I can’t figure out what the below does, and have the feeling it holds the key for me to understand what going on.

phrase = PHRASES[snippet] 

I tried to run a print script just after hoping it’ll give me an idea, however for some reason nothing get printed in the shell.

You created a list of the dictionary keys and assigned to ‘snippets’.

snippets = list(PHRASES.keys())

Then for each key that is iterated over in the list of keys in the loop, which you’ve assigned to the variable ‘snippet’…

for snippet in snippets:

…you are saying go to the PHRASES and use the key assigned in that iteration as ‘snippet’ variable, assigning the resulting value back to ‘phrase’

phrase = PHRASES[snippet]

Or in other words, get the keys of the PHRASES values, make a list of them and call them ‘snippets’. Then (after then random shuffle), for each of the keys in the list, get the associated value and call it ‘phrase’.

With the ‘phrase’ variable now holding the actual value you want to display, you convert this into the question & answer variables so you can flip the order around in the IF statement that follows.

Its a common pattern to see singular items used with plurals in loops. The words themselves are user defined so can be anything, but it makes sense to think of singular version of a group.

So,

for dinner in daily_meals:
for jigsaw_piece in puzzle:
for banana in fruit_bowl:
for chair in chairs:
for the_thing in the list_of_things:

Is just calling the value for the key specified (note the [] syntax for specifying the key):

phrase = PHRASES[dinner]
phrase = PHRASES[jigsaw_piece]
phrase = PHRASES[banana]
phrase = PHRASES[chair]
phrase = PHRASES[get the value associated to the key: 'the_thing' ]

HTH. Keep on trucking.

1 Like

Thank you @gpkesley

This was what I was looking for.
Basically that that phrase = PHRASES[ key ] where the key is the snippet that is derived from snippets = list(PHRASES.keys()). In other words

phrase is the key and snippet is the value in the in the PHRASES dictionary.

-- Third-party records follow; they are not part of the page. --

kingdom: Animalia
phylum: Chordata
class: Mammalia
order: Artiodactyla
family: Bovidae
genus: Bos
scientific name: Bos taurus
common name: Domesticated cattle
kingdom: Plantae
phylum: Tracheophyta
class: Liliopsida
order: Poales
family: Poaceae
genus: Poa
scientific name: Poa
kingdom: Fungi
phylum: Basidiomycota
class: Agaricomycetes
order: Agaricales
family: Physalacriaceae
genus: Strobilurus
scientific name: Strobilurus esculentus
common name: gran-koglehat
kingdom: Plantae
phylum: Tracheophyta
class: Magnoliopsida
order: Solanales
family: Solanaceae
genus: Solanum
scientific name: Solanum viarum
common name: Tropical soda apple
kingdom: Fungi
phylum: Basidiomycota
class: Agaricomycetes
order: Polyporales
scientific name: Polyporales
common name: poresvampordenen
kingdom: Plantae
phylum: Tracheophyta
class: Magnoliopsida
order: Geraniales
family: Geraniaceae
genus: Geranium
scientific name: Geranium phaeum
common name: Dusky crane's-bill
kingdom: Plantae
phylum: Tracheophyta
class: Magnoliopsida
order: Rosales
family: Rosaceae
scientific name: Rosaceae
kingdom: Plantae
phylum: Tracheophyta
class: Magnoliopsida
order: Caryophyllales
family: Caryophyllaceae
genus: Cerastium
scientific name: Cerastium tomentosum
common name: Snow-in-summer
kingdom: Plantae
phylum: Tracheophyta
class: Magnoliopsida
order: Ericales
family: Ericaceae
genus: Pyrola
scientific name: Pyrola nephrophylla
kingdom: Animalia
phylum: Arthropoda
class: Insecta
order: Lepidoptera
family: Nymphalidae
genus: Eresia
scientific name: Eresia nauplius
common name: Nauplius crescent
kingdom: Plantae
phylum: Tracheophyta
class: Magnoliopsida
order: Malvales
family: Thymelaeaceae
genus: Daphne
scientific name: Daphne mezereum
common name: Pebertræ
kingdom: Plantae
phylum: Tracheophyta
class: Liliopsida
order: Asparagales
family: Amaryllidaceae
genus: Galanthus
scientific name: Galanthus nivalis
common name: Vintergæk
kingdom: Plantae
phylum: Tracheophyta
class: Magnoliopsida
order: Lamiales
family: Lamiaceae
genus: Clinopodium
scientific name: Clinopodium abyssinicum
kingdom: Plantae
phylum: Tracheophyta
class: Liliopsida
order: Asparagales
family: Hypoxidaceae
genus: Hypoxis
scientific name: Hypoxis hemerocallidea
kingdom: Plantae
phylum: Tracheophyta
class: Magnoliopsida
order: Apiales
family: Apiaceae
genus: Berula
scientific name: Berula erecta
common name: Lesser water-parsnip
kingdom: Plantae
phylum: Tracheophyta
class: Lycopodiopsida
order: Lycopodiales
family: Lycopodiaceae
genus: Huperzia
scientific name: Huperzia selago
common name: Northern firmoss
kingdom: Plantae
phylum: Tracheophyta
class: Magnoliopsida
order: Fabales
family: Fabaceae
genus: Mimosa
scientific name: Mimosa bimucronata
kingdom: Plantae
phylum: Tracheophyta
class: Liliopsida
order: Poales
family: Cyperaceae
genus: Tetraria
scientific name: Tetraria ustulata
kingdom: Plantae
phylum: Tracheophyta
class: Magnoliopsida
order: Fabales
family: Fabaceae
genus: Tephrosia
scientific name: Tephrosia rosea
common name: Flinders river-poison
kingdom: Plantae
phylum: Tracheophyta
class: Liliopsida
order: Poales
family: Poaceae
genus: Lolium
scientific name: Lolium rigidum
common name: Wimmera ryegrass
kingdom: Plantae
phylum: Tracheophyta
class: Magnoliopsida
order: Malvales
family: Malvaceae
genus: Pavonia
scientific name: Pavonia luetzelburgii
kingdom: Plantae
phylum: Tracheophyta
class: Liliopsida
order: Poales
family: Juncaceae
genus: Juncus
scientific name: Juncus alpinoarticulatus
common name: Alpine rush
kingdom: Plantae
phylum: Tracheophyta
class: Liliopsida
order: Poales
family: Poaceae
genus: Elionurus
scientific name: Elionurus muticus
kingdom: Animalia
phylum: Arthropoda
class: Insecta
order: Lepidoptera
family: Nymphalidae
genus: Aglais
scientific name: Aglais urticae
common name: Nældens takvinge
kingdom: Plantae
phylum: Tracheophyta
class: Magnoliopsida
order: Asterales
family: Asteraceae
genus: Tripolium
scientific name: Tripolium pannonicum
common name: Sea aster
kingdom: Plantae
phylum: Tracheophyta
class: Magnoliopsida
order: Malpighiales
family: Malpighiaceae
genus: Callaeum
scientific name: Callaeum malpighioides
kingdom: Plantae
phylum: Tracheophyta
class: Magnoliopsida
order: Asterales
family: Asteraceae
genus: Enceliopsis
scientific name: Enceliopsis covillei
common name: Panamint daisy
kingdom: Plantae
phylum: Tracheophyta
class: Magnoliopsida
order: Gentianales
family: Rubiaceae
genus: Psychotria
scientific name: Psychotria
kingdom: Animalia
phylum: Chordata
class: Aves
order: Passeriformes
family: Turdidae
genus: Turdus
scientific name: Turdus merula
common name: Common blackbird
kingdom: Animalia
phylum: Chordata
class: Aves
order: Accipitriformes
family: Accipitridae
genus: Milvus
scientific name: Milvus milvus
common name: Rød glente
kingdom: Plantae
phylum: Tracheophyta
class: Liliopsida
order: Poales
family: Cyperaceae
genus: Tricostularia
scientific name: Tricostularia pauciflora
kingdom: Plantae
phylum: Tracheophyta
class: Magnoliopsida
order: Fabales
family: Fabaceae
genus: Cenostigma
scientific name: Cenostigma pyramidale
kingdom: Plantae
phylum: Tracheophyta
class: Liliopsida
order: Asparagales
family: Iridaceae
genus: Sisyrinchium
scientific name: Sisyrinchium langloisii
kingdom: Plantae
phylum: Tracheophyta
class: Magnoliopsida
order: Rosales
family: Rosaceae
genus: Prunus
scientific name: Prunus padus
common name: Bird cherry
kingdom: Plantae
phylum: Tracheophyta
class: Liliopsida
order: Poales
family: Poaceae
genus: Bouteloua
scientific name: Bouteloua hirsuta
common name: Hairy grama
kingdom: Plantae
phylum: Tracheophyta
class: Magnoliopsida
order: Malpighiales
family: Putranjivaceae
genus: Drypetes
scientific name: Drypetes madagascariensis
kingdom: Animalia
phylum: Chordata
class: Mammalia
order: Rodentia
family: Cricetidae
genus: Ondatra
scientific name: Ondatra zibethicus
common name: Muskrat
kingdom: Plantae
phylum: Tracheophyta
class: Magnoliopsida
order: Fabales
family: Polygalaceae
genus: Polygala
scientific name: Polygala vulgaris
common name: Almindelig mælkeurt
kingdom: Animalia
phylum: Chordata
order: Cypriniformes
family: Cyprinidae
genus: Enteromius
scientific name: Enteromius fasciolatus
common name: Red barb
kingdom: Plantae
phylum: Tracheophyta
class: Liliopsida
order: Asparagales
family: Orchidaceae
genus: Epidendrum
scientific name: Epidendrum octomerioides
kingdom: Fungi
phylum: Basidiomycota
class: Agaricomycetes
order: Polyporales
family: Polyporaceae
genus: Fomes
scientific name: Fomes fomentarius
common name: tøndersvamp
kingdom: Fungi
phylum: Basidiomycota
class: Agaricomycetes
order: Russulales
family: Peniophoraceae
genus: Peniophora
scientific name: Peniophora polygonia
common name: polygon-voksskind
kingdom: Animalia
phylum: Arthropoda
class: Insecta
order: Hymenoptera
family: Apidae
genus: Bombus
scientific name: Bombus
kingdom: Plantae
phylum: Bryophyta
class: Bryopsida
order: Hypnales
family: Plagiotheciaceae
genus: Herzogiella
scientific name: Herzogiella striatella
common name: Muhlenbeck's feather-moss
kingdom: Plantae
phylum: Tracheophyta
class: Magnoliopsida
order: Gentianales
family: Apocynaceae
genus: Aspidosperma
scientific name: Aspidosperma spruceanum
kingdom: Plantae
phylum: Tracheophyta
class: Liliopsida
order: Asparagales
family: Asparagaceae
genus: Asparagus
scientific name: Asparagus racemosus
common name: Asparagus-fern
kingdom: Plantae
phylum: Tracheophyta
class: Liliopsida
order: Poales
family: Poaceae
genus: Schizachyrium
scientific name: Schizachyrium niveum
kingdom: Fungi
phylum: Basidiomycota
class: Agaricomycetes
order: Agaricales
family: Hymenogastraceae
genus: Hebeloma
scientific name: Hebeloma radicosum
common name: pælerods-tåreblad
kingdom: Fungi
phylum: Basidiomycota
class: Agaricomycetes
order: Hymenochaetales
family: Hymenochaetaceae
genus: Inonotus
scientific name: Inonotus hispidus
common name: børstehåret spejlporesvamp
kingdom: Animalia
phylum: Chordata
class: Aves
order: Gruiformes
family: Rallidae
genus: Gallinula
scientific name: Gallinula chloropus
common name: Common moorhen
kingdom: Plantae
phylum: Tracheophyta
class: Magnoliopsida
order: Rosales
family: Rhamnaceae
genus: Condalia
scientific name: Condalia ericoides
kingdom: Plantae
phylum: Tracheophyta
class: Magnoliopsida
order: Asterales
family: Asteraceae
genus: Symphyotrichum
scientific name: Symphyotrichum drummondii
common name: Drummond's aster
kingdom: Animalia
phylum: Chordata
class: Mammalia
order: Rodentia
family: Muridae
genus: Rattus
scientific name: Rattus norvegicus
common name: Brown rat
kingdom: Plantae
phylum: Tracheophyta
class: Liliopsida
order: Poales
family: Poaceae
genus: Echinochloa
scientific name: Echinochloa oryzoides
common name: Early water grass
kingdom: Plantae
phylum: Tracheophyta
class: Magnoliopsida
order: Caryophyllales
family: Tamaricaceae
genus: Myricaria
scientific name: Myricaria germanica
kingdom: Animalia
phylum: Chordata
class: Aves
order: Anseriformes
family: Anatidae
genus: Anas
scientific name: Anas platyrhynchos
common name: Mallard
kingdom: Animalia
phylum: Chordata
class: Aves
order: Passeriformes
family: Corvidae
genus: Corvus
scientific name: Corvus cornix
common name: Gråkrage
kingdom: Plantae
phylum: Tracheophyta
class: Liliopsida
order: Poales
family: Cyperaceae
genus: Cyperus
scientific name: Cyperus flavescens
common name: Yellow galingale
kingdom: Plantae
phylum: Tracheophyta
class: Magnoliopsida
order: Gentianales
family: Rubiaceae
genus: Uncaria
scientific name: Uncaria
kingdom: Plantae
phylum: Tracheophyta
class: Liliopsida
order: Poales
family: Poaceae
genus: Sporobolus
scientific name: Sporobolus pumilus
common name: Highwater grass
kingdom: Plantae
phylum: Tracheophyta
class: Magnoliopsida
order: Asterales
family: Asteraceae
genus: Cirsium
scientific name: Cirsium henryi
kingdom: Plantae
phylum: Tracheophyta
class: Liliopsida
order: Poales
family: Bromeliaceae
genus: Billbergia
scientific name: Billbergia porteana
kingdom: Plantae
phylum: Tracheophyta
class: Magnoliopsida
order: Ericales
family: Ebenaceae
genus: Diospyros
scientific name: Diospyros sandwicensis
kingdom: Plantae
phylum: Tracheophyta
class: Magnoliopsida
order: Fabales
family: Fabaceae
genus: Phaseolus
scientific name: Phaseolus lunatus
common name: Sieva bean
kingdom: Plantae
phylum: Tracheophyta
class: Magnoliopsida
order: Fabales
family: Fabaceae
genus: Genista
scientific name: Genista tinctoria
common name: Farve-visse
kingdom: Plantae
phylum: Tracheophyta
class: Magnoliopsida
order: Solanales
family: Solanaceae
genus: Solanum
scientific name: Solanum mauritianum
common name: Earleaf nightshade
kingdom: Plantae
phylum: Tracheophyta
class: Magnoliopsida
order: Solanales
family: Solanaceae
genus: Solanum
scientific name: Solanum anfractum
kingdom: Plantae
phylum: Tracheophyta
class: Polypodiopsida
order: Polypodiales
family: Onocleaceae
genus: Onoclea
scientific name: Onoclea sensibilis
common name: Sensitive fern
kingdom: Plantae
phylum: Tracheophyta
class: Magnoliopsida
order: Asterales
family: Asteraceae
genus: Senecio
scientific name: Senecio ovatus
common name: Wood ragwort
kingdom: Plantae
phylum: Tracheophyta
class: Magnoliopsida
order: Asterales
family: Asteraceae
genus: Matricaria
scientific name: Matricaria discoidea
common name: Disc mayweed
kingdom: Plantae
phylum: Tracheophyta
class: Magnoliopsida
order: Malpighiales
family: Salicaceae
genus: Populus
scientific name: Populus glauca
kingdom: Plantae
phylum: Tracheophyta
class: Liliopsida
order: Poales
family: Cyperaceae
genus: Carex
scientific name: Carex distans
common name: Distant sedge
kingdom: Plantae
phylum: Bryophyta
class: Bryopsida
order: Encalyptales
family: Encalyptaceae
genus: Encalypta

also thanks for the suggestion to future naming conventions.

1 Like

Anytime you see a line like that and you don’t know what it does, it’s commonly because you don’t know what everything on that line is. When I hit that line, the first thing I do is “what type is PHRASES and snippet”?

You find this by one of two ways:

  1. Finding where it was assigned most recently.
  2. Just print it out and Python will tell you what it is, or print(type(PHRASES)).

I also typically see that when a student says “I don’t know what this line does” what they really mean is “I can’t just look at this line and without running it know what it does.” I can’t even do that most of the time, and I just run it and figure it out that way. I can usually analyze the line or make a guess, but typically if I make my guess and find out that it’s wrong I then go back to actually running the code and finding out what it does.

That’s the other key to analyzing code: You cannot figure out what it really does by staring at it. You have to run it. In fact, this is ingrained in computer science and is a fundamental philosophical question in the field.

So if the greatest minds in all of computer science can’t solve this then you (and I) won’t either. Everyone has to run code to confirm that it works, figure out what it does, and fix it.